Work order => The word "write" marks the lines to report; pull each of them from the listing.

Information provided =>
- Opening Delimiter -
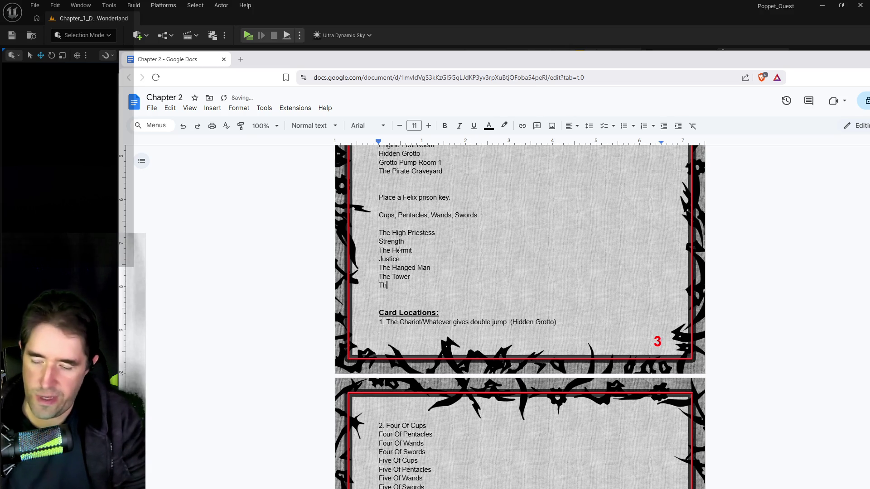
pyautogui.press('Return')
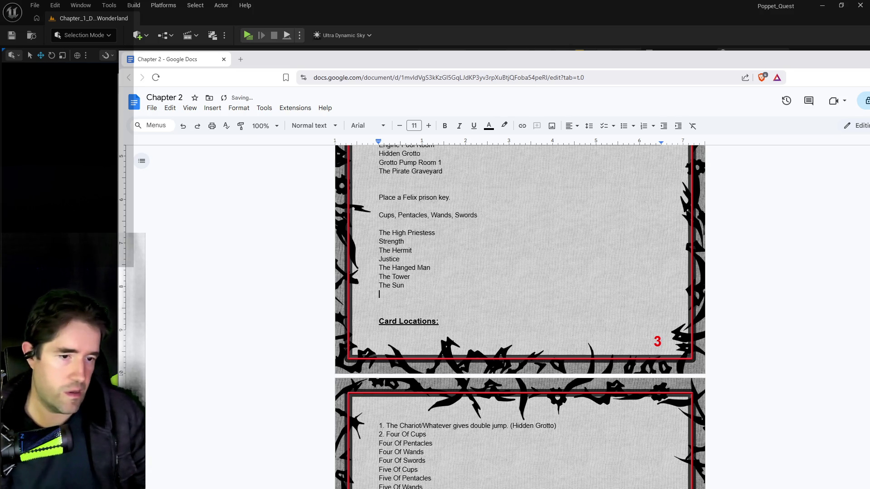
pyautogui.write('Judgeme')
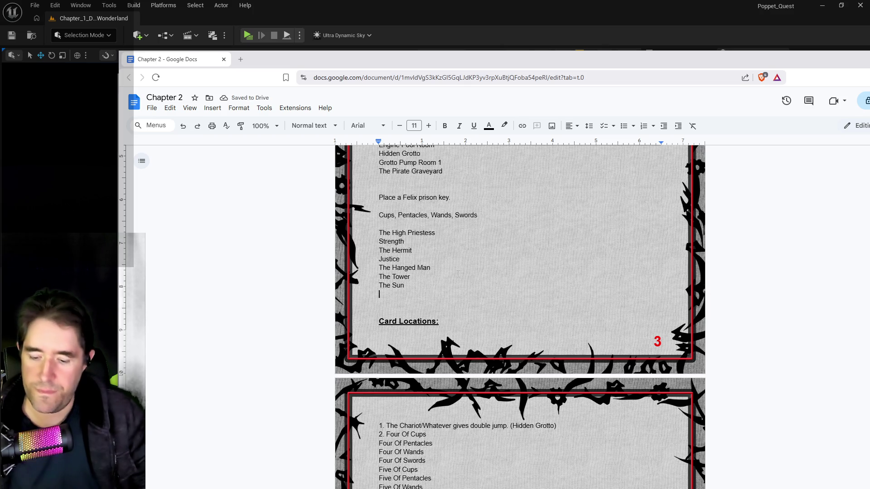
pyautogui.write('nt')
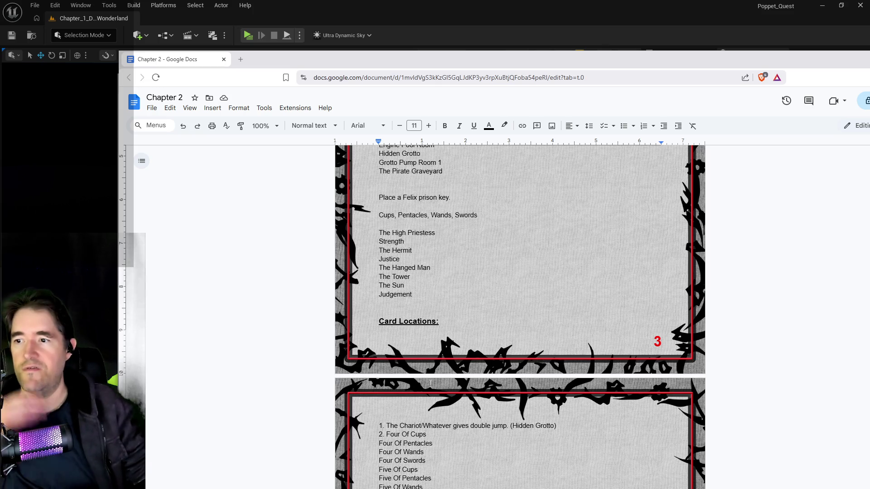
pyautogui.scroll(-3, 315, 401)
- Closing Delimiter -
Result =>
pyautogui.write('Judgeme')
pyautogui.write('nt')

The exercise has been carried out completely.